TEE-tee-tuu YENG-kah

Skandia CD, track 5


Credible English Title "Birdcall" Schottische


Heritage See Background Information The music is Finnish, but the dance was taught in Seattle by a Swedish folk dance team.
U.S. Source U.S. source: As learned by Gordon E. Tracie in Seattle in July 1980 from members of Härningarna Folkdans Vänner, a Swedish folk dance team visiting in the United States (see Background Information).
Category Finnish mixer folk dance;
Motivation and application Recreational couple mixer;


Style: Staccato, Finnish minor mode.


Function Recreational couple mixer
Character and form Light, sprightly.
Footwork Parallel (all start on L foot schottische step).
Specific steps Schottische step (not the pattern, just 1, 2, 3, lift throughout).
Dance holds Skater's hold.  Ring hold.  M: shoulder hold.
Formation All dancers (partners not necessary at this stage) in a large ring, hands joined.



1 - 8

Dancers in ring hold, 8 schottische steps (just the 1, 2, 3, lift) to L (CW).

1 - 4

In ring hold, all dance 2 schottische steps forward in to the center of the circle, and 2 schottische steps backwards back to place.
5 - 8 M remain in place, and all W dance 2 schottische steps in to the center, and 2 schottische steps back to place, while M clap on the first counts of each of the 4 measures.
1 - 2 W remain in place, and M dance 2 schottische steps forward diagonally L in to the center, while W dance 2 schottische steps L and R in place.
3 - 8 Taking shoulder hold, M dance in a ring to the L (CW) with 6 more schottische steps, while W continue with L and R schottische steps more or less in place. On the last (8th) schottische step, M break the ring to find partners among the W.

9 - 16

Facing LOD (CCW) in skater’s hold (M on inside, W on outside, R arm over, L arm under), couples dance forward 8 schottische steps.

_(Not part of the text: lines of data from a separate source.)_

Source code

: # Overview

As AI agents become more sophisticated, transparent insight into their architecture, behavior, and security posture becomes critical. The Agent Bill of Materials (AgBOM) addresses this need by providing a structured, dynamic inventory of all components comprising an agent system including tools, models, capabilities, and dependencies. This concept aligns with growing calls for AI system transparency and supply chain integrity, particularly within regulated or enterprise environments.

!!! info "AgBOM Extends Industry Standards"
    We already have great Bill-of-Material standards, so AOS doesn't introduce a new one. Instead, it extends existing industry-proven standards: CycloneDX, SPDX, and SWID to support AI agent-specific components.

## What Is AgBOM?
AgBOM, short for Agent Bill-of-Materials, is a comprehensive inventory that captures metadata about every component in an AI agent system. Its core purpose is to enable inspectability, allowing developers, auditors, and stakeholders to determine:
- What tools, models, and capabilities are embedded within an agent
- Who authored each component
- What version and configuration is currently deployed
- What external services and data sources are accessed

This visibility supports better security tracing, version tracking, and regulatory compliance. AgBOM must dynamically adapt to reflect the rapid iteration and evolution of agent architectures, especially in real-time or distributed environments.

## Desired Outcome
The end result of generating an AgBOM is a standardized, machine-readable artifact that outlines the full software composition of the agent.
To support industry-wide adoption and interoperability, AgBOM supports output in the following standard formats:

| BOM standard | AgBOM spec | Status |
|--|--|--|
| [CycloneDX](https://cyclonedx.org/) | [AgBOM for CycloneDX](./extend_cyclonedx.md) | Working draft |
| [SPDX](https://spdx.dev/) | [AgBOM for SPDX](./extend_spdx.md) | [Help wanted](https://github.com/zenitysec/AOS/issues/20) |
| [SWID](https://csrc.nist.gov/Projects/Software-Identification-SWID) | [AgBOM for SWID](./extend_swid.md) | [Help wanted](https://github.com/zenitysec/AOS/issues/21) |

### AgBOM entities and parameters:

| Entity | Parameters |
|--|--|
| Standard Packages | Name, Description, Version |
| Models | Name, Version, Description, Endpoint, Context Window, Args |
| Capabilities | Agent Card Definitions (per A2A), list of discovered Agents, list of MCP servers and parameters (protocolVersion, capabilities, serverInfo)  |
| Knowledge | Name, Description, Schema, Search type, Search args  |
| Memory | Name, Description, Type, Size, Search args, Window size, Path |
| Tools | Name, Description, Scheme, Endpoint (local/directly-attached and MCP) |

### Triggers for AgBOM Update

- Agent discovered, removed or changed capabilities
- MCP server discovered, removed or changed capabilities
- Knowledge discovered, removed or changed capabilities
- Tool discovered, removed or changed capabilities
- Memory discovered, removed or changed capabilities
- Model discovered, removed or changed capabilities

Note: Any extra W or M continue to stay in the ring as if they have a partner.

After the Chorus, the ring is re-formed to begin another Verse, but at a slightly faster tempo.

The Verse and Chorus are repeated until the end of the music.

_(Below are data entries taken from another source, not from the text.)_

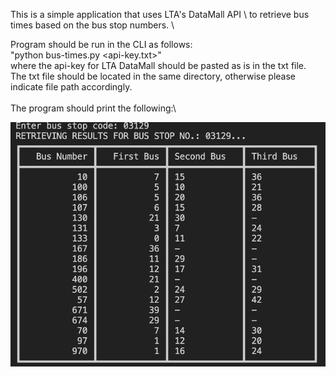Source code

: This is a simple application that uses LTA's DataMall API \ 
to retrieve bus times based on the bus stop numbers. \

Program should be run in the CLI as follows:\
    "python bus-times.py <api-key.txt>"\
where the api-key for LTA DataMall should be pasted as is in the txt file.\
The txt file should be located in the same directory, otherwise please indicate file path accordingly.\
\
The program should print the following:\

![Table of bus waiting times](image.png)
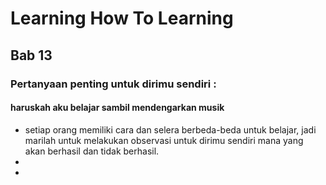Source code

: # Learning How To Learning

## Bab 13
### Pertanyaan penting untuk dirimu sendiri : 
#### haruskah aku belajar sambil mendengarkan musik
- setiap orang memiliki cara dan selera berbeda-beda untuk belajar, jadi marilah untuk melakukan observasi untuk dirimu sendiri mana yang akan berhasil dan tidak berhasil.
- 
- 

<!--stackedit_data:
eyJoaXN0b3J5IjpbLTM4NjU4NDc3OV19
-->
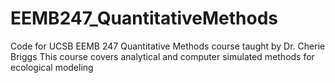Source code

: # EEMB247_QuantitativeMethods
Code for UCSB EEMB 247 Quantitative Methods course taught by Dr. Cherie Briggs
This course covers analytical and computer simulated methods for ecological modeling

Note to musicians: Because the Introduction occurs just once, the structure of the tune is AAAB the first time through only.  Thereafter the pattern is AAB, AAB, . . . .


This simple mixer in basic schottische rhythm was taught in Seattle in July of 1980 by the leader of Härningarna Folkdans Vänner, a Swedish folk dance team visiting the United States from Hedemora.  They called it "Tititi schottische." It was presumably learned by them either in Finland or from Finnish dancers.

The melody, which is very Finnish in character, was composed by the well-known old-time dance composer and orchestra leader, Orvokki Ramsi.  She called her tune "Ti-ti-tyy" after the song of the titmouse bird. Because it is a schottische rhythm, the full name of the melody (and hence the dance patterned after it) is "Ti-ti-tyy jenkka," jenkka being the native Finnish word for schottische.